The art of Christopher Pekoc is both beautiful and disconcerting- all at once. Each piece is a universe of its own, and we are drawn closer to each frame by images that are familiar, yet unsettling.
The artwork is photographic in nature, printed on paper and acetate. These photos, most often reflecting parts of the human form, are scratched, sanded and marred in some way. They are then painted, layered, shellacked, and from there cut, and reassembled most often by a sewing machine. The work is tactile by nature and the processes evident; the rough jagged edges are not hidden, but become part of the beauty of the work.
Cleveland artist Christopher Pekoc has exhibited nationally and internationally.

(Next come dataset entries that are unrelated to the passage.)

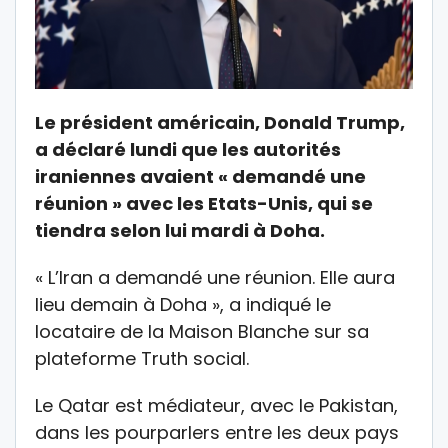
Le président américain, Donald Trump,
a déclaré lundi que les autorités
iraniennes avaient « demandé une
réunion » avec les Etats-Unis, qui se
tiendra selon lui mardi à Doha.
« L’Iran a demandé une réunion. Elle aura
lieu demain à Doha », a indiqué le
locataire de la Maison Blanche sur sa
plateforme Truth social.
Le Qatar est médiateur, avec le Pakistan,
dans les pourparlers entre les deux pays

His care and concern for materials, tools, and construction- the putting together of pieces- is a direct influence of growing up in a hardware store owned by four generations of his father’s family. The fixing of damaged parts is in his nature.
“All of us have had times in our lives when we are hurt deeply. We need to pick ourselves up, dust ourselves off, and move on with our lives. The sewing is about repairing the psyche after it has been damaged,” Christopher Pekoc explains. There is a romanticism in the marred artwork, the premise that even those who are damaged possess an underlying beauty. It is a metaphor for the repairs to ourselves. It is a hopeful message.

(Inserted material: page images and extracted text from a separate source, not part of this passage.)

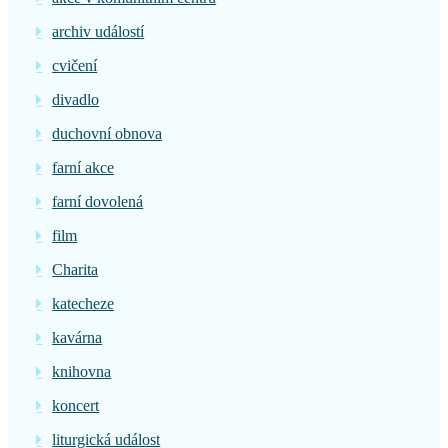
archiv událostí
cvičení
divadlo
duchovní obnova
farní akce
farní dovolená
film
Charita
katecheze
kavárna
knihovna
koncert
liturgická událost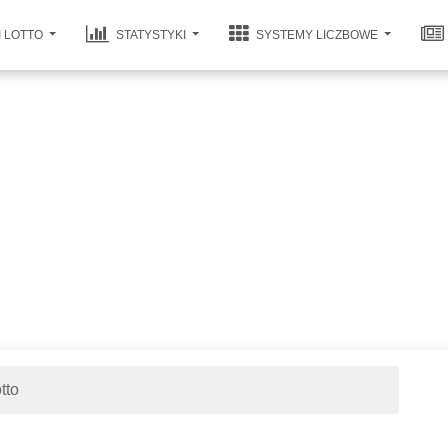
I LOTTO
STATYSTYKI
SYSTEMY LICZBOWE
tto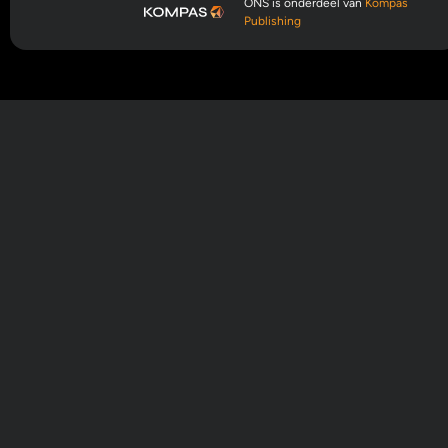
ONS is onderdeel van
Kompas
Publishing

The exhibit reflects love and passion for the human spirit, each piece is assembled with attention and care. Humanity is seen through the fragments, held together with zig-zag stitching.
Within the gallery space we get to glimpse the world through this artist’s eyes; the splendor of the rust on the bridge, the juxtaposition of disparate images, the world becomes a collage, and we leave the gallery viewing our world a little differently.
The pinnacle piece of the exhibition, installed on the front wall, is, in a way, an homage to Lake Erie. It is constructed of panels printed with images of water and ships logs. It is unframed, and measures seven feet by nine feet. The panels are held together by rivets, a reference to the ships that traverse the lake, providing needed goods to those on its shore, as well as jobs and livelihoods to those working in the industries lining the shores.
Accompanying the exhibition is a short film, “The Beauty of Damage: The Work of Christopher Pekoc.” This film won the KODAK award for the Best Ohio Short Film in 2010. It is a fascinating insight into the world of the artist.
The exhibit runs through January 5. The galleries are open Tuesday-Friday 10am-5pm, Saturday 1-5pm, and are always admission free.